* _EXERCISE AIM_: Would you please copy exactly the line with "принять обеспечительные меры, не указанные в" and all lines that follow it in the data below, through the last one?

<<<<

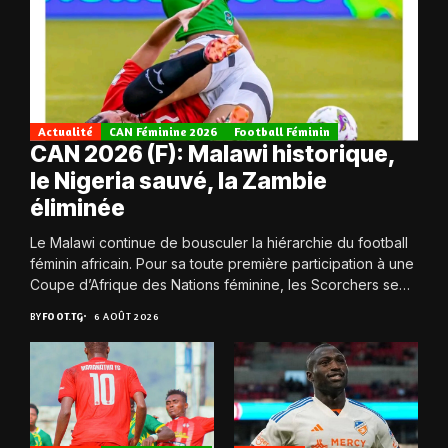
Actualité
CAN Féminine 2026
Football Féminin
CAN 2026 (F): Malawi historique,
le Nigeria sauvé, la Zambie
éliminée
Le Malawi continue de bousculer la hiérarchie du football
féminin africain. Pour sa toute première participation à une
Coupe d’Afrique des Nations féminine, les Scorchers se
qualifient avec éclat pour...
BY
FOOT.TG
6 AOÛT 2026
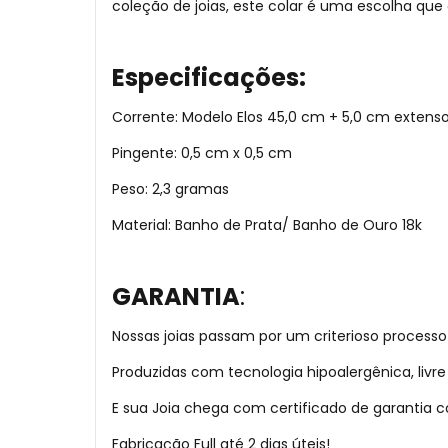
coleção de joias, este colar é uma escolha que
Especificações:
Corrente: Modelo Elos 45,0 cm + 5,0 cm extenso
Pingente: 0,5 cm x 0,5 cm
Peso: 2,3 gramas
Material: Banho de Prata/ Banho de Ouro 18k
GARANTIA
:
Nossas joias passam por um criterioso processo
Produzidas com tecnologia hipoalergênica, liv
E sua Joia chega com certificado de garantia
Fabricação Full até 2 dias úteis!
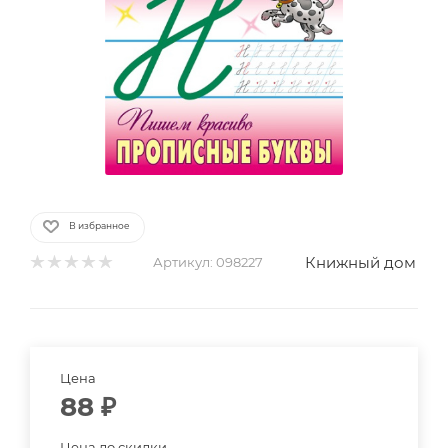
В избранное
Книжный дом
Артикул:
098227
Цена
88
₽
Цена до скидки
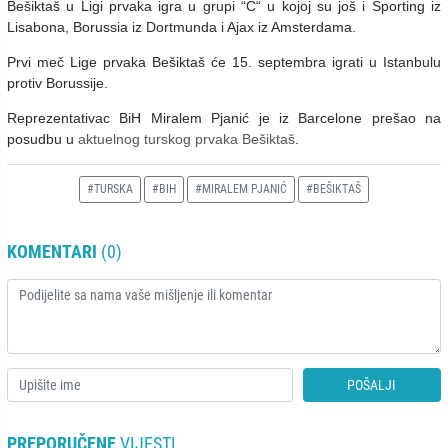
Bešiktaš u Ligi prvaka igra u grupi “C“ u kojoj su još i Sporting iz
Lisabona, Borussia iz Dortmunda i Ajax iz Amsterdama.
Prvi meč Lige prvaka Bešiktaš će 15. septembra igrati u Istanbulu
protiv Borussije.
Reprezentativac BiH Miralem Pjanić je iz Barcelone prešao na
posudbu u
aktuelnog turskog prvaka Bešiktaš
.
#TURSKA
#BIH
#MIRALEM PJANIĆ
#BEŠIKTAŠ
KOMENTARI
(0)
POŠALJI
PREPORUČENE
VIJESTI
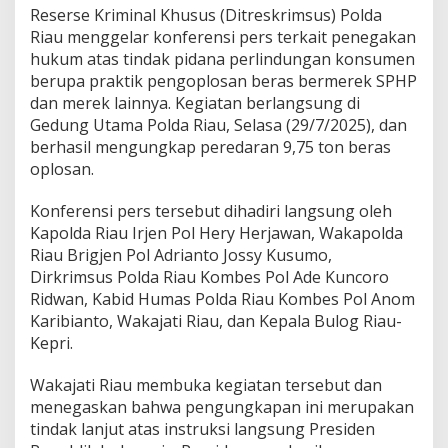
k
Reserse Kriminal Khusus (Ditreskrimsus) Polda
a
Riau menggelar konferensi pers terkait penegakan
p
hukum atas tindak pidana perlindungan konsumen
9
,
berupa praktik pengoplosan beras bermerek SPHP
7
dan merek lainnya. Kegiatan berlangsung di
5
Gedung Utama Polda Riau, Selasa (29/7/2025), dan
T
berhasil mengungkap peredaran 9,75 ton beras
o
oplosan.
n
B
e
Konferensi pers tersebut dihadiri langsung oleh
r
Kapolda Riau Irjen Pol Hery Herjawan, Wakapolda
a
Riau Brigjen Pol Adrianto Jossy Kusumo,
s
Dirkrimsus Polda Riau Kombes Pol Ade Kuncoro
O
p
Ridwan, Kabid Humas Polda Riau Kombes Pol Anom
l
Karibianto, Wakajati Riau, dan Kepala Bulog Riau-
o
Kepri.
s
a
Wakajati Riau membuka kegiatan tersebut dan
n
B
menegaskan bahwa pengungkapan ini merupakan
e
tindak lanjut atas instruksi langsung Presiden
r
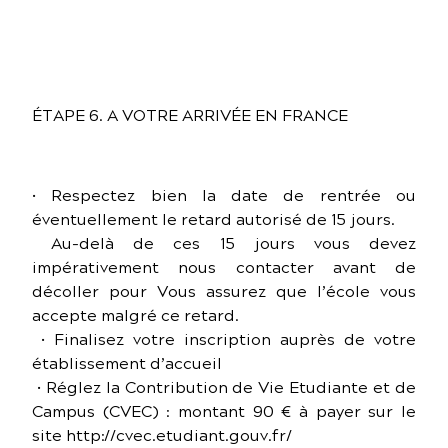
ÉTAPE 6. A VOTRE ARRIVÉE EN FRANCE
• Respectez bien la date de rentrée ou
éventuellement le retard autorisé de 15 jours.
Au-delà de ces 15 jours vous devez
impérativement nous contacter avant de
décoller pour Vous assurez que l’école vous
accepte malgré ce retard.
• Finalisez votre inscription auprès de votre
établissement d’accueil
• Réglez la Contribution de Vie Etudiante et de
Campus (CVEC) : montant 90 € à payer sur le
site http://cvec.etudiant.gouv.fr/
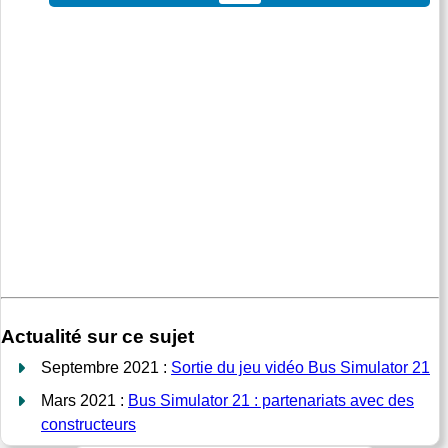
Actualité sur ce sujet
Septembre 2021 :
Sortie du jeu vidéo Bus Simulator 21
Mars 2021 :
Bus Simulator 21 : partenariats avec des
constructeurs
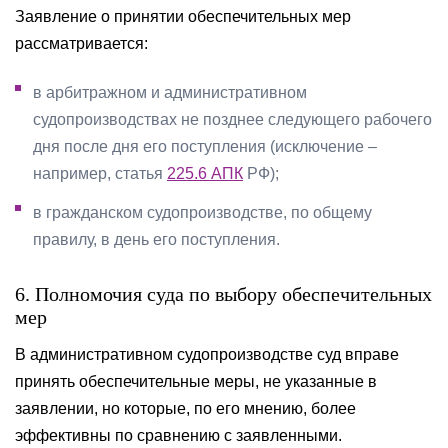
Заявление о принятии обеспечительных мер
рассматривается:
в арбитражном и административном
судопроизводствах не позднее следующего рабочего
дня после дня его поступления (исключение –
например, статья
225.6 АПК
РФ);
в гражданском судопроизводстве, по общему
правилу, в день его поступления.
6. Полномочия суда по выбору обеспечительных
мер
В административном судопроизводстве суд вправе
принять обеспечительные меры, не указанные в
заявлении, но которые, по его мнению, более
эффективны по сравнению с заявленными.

>>>>

* _ANSWER FOR THIS EXERCISE_:
принять обеспечительные меры, не указанные в
заявлении, но которые, по его мнению, более
эффективны по сравнению с заявленными.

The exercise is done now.